Two known asymmetries between the direct-ctrl MMALU interface (used by the tests) and the current ISA path; both must be resolved before a frontend can issue mma/mma.last to drive a real M×K reduction:

  1. MMA_LAST decode (src/main/scala/isa/instrDecoder.scala:254-260) sets mma_last := true but leaves mma_keep := false. Issued literally, the last data cycle would res := a·b (REPLACE) rather than accumulate — wiping the M-sum at the very end. Fix options:
    • Have MMA_LAST also honour funct7[4] as a keep bit (a literal mma.last keep=true becomes well-defined), or
    • Treat mma.last as a zero-data boundary marker that follows the last mma keep=true.
  2. MMA register-file addressing (src/main/scala/backend/SimpleBackend.scala:90-92) — mma_a_addr / mma_b_addr / mma_out_addr are separate top-level inputs, not yet driven from dec.rs1 / dec.rs2 / dec.rd. A frontend has to sequence them in lockstep with each mma instruction.
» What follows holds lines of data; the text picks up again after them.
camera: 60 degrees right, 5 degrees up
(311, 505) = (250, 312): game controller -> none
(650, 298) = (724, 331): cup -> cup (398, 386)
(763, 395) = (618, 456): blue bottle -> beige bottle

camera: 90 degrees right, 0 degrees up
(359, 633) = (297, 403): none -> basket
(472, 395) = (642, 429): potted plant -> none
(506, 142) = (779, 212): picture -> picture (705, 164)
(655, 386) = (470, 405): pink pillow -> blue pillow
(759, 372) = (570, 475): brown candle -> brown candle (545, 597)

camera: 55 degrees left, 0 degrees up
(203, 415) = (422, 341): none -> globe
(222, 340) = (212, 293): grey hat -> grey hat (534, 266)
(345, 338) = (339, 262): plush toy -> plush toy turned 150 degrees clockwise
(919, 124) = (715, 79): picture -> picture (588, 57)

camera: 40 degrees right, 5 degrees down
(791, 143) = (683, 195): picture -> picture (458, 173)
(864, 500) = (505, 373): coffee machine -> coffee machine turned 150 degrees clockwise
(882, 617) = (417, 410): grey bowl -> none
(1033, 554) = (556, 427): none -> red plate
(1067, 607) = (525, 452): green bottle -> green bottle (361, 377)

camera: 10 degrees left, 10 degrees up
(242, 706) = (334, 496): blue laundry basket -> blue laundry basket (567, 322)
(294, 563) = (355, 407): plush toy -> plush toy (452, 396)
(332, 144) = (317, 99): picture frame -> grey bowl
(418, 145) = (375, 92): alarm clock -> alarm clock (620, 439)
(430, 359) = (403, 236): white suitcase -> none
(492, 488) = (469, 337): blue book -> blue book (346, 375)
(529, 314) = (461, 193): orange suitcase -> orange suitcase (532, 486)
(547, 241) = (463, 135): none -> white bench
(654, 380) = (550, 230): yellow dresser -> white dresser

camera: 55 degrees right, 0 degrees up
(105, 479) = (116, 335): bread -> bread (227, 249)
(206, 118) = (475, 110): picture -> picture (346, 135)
Both are small, isolated fixes; this section documents the architectural capability so a future PR can rely on it.


Data types

Implemented items are checked below

  • [ ] s16
  • [x] s8
  • [ ] s4pack2
  • [ ] s2pack4

Matrix Multiplication will only have identical data types for both inputs and outputs

Summary

Systolic array can support pipelining, but unlike traditional DSP architectures, a systolic pipeline is more gradual and continuous. So the control unit should be designed carefully to make use of this advantage.

Waveform — K-burst protocol

For a \(4\times4\) systolic array driving three back-to-back K-burst MMAs (the "in stream" protocol from MMALUSpec). Note the keep=0 pulse at every K-cycle boundary that resets the PE accumulator between independent K×K results.

Compare against the streaming-protocol waveform in the M×K Streaming Reduction section above — that one omits the keep=0 pulse and accumulates across the whole feed instead.